This really bugs me - a lot.
After wading through google maps v3 generated client side code in firebug, I'm about ready to drive down the street and give some of these engineers a piece of my mind... arrrgh :P
The infowWindow class produces HTML that personally I would think is simply nuts. maybe someone can help me make sense of it.
The infowWindow HTML structure is like this:
#map_canvas > div > div > div > div > div // 5 levels of elements,
no big deal here, ok...
> div // top left corner
div // top right corner
div // bottom left corner
div // bottom right corner
// now comes fun stuff for the speech bubble arrow:
div
div
div
div
div
div
div
div
div
div
// the 10 divs above are stacked diagonally with odd sizes to make this arrow.
i'm sorry but WHY?!? is it done like that? I suppose they wanted the user to be
able to grab the map even right next to the arrow. Think about this: do users
really need to be able to not grab the arrow? if grabbing the arrow causes map pan,
as is the case for the shadow images, would that really be a problem?
div // bottom middle for image background border or something
div // top middle
div // middle
div // bottom middle, again
div // entire block of the infoWindow, probably the container
> img // close box
div // center block with the contents of the infoWindow
div // text content container
WOW - thats nuts!
notice there is no real semantic structure, and - gosh, dare I have such an assumption - no class names anywhere, nothing.

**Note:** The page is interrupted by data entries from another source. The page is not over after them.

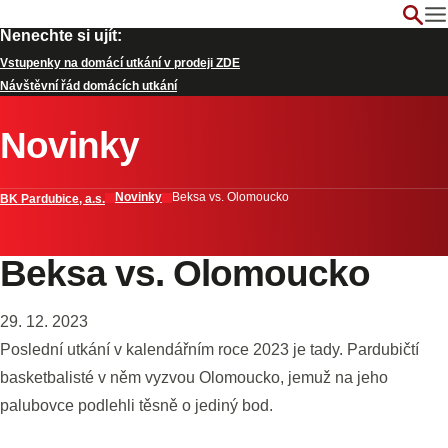
Nenechte si ujít:
Vstupenky na domácí utkání v prodeji ZDE
Návštěvní řád domácích utkání
Novinky
Novinky
Beksa vs. Olomoucko
BK Pardubice, a.s.
Beksa vs. Olomoucko
29. 12. 2023
Poslední utkání v kalendářním roce 2023 je tady. Pardubičtí
basketbalisté v něm vyzvou Olomoucko, jemuž na jeho
palubovce podlehli těsně o jediný bod.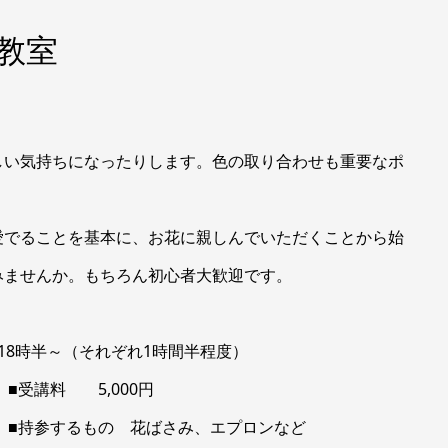
教室
。
しい気持ちにな
ったりします。色の取り合わせも重要なポ
愛でることを基
本に、お花に親しんでいただくことから始
みませんか。もちろん初心者大
歓迎です。
、18時半～（それぞれ1時間半程度）
■受講料 5,000円
■持参するもの 花ばさみ、エプロンなど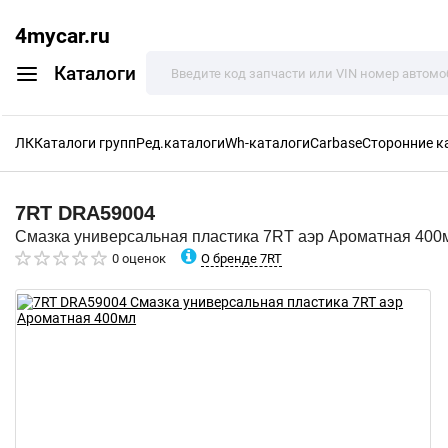
4mycar.ru
Каталоги
ЛК
Каталоги групп
Ред.каталоги
Wh-каталоги
Carbase
Сторонние к
7RT
DRA59004
Смазка универсальная пластика 7RT аэр Ароматная 400
О бренде 7RT
0 оценок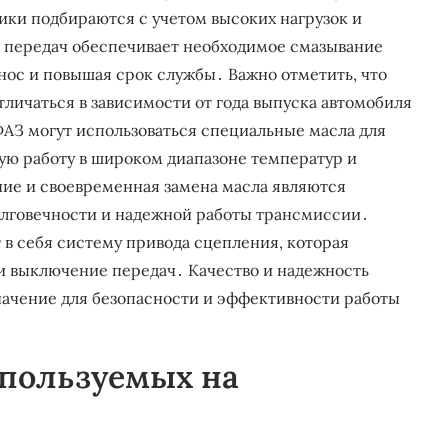
ки подбираются с учетом высоких нагрузок и
 передач обеспечивает необходимое смазывание
нос и повышая срок службы․ Важно отметить, что
личаться в зависимости от года выпуска автомобиля
АЗ могут использоваться специальные масла для
ю работу в широком диапазоне температур и
ние и своевременная замена масла являются
лговечности и надежной работы трансмиссии․
в себя систему привода сцепления, которая
и выключение передач․ Качество и надежность
ачение для безопасности и эффективности работы
спользуемых на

I figured maybe they have some kind of 9-slice box going on and then produce the arrow separately; I mean, the image sprite in iw3.png sure isn't going to be the problem here.
I dearly hope someone who has an effect on this api comes across this and hopefully google will eventually find a way to solve this such that custom infoWindow visuals are as straightforward as markers.
Thanks for tuning in! happy commenting.
meanwhile I shall use a hack to get to these crazy divs and make them do my bidding.
earlier I commented on some other post and I think it shouldn't be too much to ask for a method in the API that lets you use custom UI without resorting to a near-duplication of the whole window object as is currently necessary (see google extension classes v3).
google.maps.infoWindow.setStyle({
'topleft' : {
'background' : 'url(images/windowsprite.png) 0 0 no-repeat',
'width' : '10px',
'height' : '10px'
},
'topRight' : {
...etc...
}
...etc...
})
Have you tried InfoBox?
http://googlegeodevelopers.blogspot.com/2010/04/infobox-10-highly-customizable.html
or InfoBubble?
http://google-maps-utility-library-v3.googlecode.com/svn/trunk/infobubble/examples/example.html/
They both give you a bit more control over the appearance of infowindows, while still abstracting some of the complicated parts.
The lack of classes on elements is a (good) design decision for an API. It eliminates the potential for clashes with user defined classes.
After much trial and eror I decided the best way to resolve this is to use OverlayView class and simply custom build a container. Well, "simply" is an understatement, but it works. And now I have full control over layout and functionality.